Surgical Implantation Technique And Cadaveric Testing
A meniscal augmentation device comprising a Type I collagen-GAG matrix is formed according to the preceding Examples and is evaluated in human cadaveric implantations. The devices are implanted into both horizontal cleavage tears and segmental defects. All knees are approached by standard arthroscopic portals. For medial meniscal tears, the arthroscope is placed in the mid lateral patella portal and instrumentation through the anterior medial portal. While preserving the stable portions of the meniscus, the torn and frayed portions of the meniscus are removed with arthroscopic biters and shavers.

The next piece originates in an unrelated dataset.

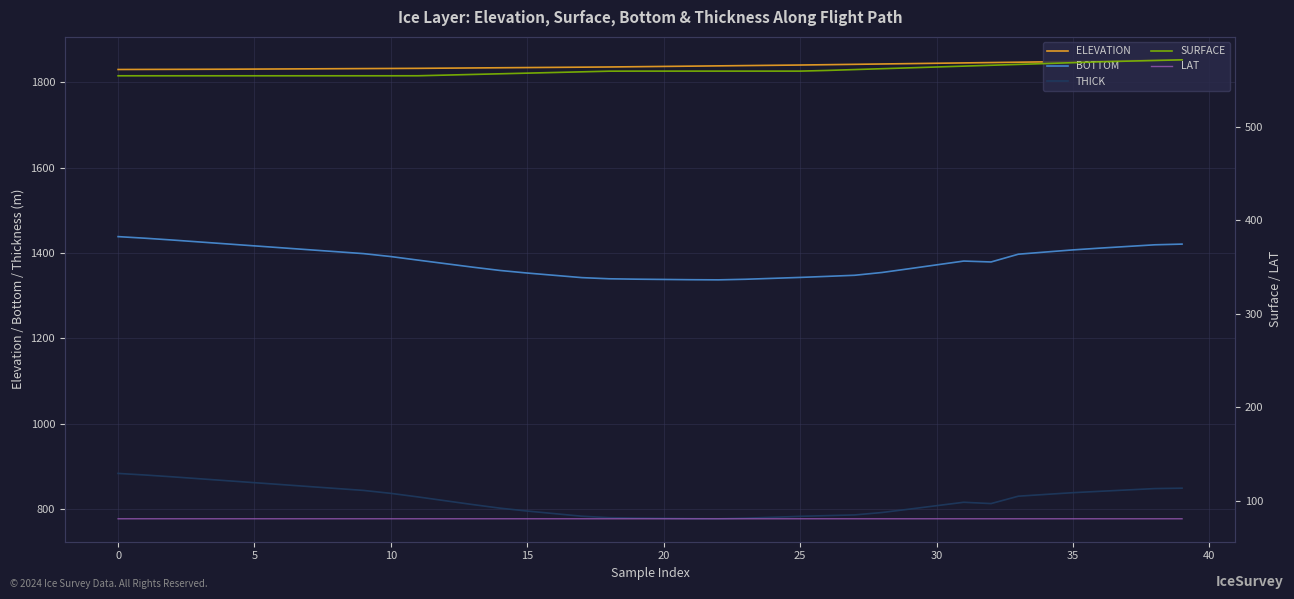

The value of ELEVATION at 35 is 999.7. True or false?

False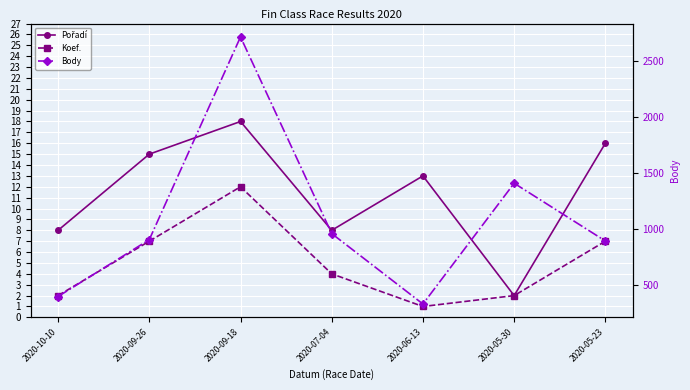

Is this an area chart (filled region under the line)?

No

A calibrated probe is then placed along the meniscal defect to obtain measurements of the defect. The probe is then laid upon the meniscal augmentation device and the device trimmed to match the defect. The trimmed portion of the meniscal augmentation device is then grasped with a specially modified arthroscopic grasper and inserted into the segment. While still within the grasper, the device is sutured in place by passing ten inch 2-0 PDS sutures down the bore of the grasper, through the meniscal augmentation device and then through the native meniscus. The sutures are tied directly over the capsule beneath the skin. Additional sutures are placed as necessary to further secure the implant to the meniscal rim.
The knees are flexed and extended through the full range of motion. Despite significant swelling of the device, molding uniformly occurs to match the shape of the opposing articular cartilage and femoral condyle. Sequential 3D MRI images are obtained in several knees documenting stable placement of the implant, and appropriate excursion on the tibial plateau from 0 degrees to 120 degrees of flexion.
The foregoing disclosure of the preferred embodiments of the present invention has been presented for purposes of illustration and description. It is not intended to be exhaustive or to limit the invention to the precise forms disclosed. Many variations and modifications of the embodiments described herein will be apparent to one of ordinary skill in the art, and the scope of the invention is to be defined only by the claims appended hereto, and by their equivalents.
Further, in describing representative embodiments of the present invention, the specification may have presented the method and/or process of the present invention as a particular sequence of steps. However, to the extent that the method or process does not rely on the particular order of steps set forth herein, the method or process should not be limited to the particular sequence of steps described. As one of ordinary skill in the art would appreciate, other sequences of steps may be and still remain within the spirit and scope of the present invention.
All of the patents, publications and references mentioned herein are incorporated by reference in their entirety.